Wall clock time is usually controlled by disk bandwidth, network bandwidth, reducer skew, and spill merge efficiency.

Correctness

Range partitioning assigns every record to a key interval. Every key in reducer $i$ is less than or equal to every key in reducer $j$ for $i < j$ . Each reducer sorts its local records. Therefore, each output shard is internally sorted and all shards are globally ordered by reducer index.

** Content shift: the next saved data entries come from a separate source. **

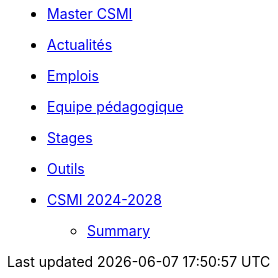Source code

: * xref:index.adoc[Master CSMI]
* https://github.com/master-csmi/csmi/discussions[Actualités] 
* xref:emplois.adoc[Emplois] 
* xref:team.adoc[Equipe pédagogique]
* xref:stages.adoc[Stages]
* xref:outils.adoc[Outils]
* xref:csmi-2024-2028/index.adoc[CSMI 2024-2028]
** xref:csmi-2024-2028/summary.adoc[Summary]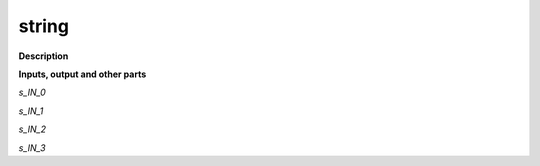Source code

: string
======

.. _string:

**Description**



**Inputs, output and other parts**

*s_IN_0* 

*s_IN_1* 

*s_IN_2* 

*s_IN_3* 

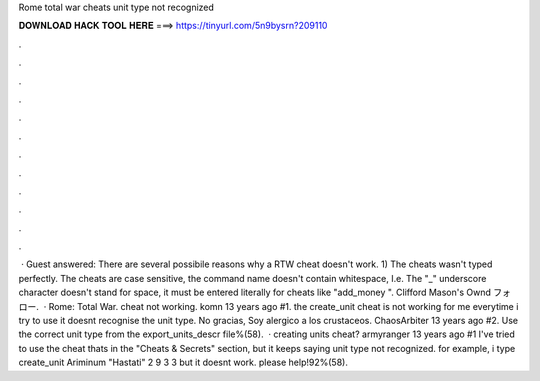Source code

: Rome total war cheats unit type not recognized

𝐃𝐎𝐖𝐍𝐋𝐎𝐀𝐃 𝐇𝐀𝐂𝐊 𝐓𝐎𝐎𝐋 𝐇𝐄𝐑𝐄 ===> https://tinyurl.com/5n9bysrn?209110

.

.

.

.

.

.

.

.

.

.

.

.

 · Guest answered: There are several possibile reasons why a RTW cheat doesn't work. 1) The cheats wasn't typed perfectly. The cheats are case sensitive, the command name doesn't contain whitespace, I.e. The "_" underscore character doesn't stand for space, it must be entered literally for cheats like "add_money ". Clifford Mason's Ownd フォロー.  · Rome: Total War. cheat not working. komn 13 years ago #1. the create_unit cheat is not working for me everytime i try to use it doesnt recognise the unit type. No gracias, Soy alergico a los crustaceos. ChaosArbiter 13 years ago #2. Use the correct unit type from the export_units_descr file%(58).  · creating units cheat? armyranger 13 years ago #1 I've tried to use the cheat thats in the "Cheats & Secrets" section, but it keeps saying unit type not recognized. for example, i type create_unit Ariminum "Hastati" 2 9 3 3 but it doesnt work. please help!92%(58).
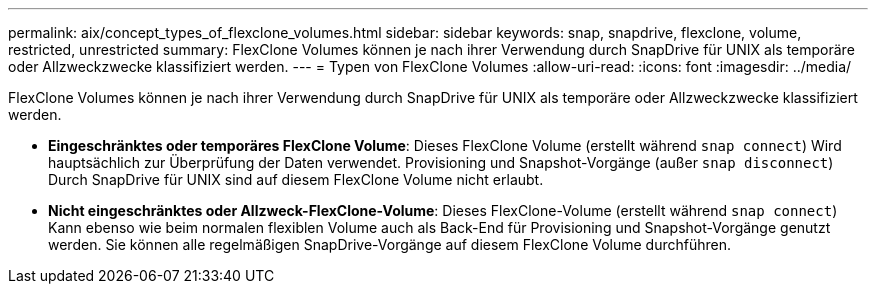---
permalink: aix/concept_types_of_flexclone_volumes.html 
sidebar: sidebar 
keywords: snap, snapdrive, flexclone, volume, restricted, unrestricted 
summary: FlexClone Volumes können je nach ihrer Verwendung durch SnapDrive für UNIX als temporäre oder Allzweckzwecke klassifiziert werden. 
---
= Typen von FlexClone Volumes
:allow-uri-read: 
:icons: font
:imagesdir: ../media/


[role="lead"]
FlexClone Volumes können je nach ihrer Verwendung durch SnapDrive für UNIX als temporäre oder Allzweckzwecke klassifiziert werden.

* *Eingeschränktes oder temporäres FlexClone Volume*: Dieses FlexClone Volume (erstellt während `snap connect`) Wird hauptsächlich zur Überprüfung der Daten verwendet. Provisioning und Snapshot-Vorgänge (außer `snap disconnect`) Durch SnapDrive für UNIX sind auf diesem FlexClone Volume nicht erlaubt.
* *Nicht eingeschränktes oder Allzweck-FlexClone-Volume*: Dieses FlexClone-Volume (erstellt während `snap connect`) Kann ebenso wie beim normalen flexiblen Volume auch als Back-End für Provisioning und Snapshot-Vorgänge genutzt werden. Sie können alle regelmäßigen SnapDrive-Vorgänge auf diesem FlexClone Volume durchführen.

Reading the shards in reducer order produces one sorted sequence.

Practical Considerations

Sampling must be representative.
Poor splitters cause reducer skew.
Large duplicate key ranges can overload one reducer.
Shuffle compression can reduce network pressure.
Reducers often perform external sort with spills and merges.
Output is usually many sorted part files.
Cluster performance depends on storage locality and network topology.

When to Use

Use TeraSort when:

sorting at cluster scale
testing distributed sorting performance
validating shuffle, storage, and scheduler behavior
producing globally ordered distributed output

Avoid it for small data or latency sensitive workloads. The distributed overhead is substantial.

Implementation Sketch

sample_phase(input):
    samples = []
    for block in input_blocks:
        samples += sample_records(block)

    sort samples
    return choose_evenly_spaced_splitters(samples)

map(record):
    key = extract_key(record)
    reducer = upper_bound(splitters, key)
    emit_to_reducer(reducer, record)

reduce(records):
    sort records by key
    write sorted records

Simplified Python Model

from bisect import bisect_right
from collections import defaultdict

def terasort(records, splitters):
    buckets = defaultdict(list)

    for record in records:
        key = record[0]
        r = bisect_right(splitters, key)
        buckets[r].append(record)

    output = []
    for r in range(len(splitters) + 1):
        output.extend(sorted(buckets[r], key=lambda x: x[0]))

    return output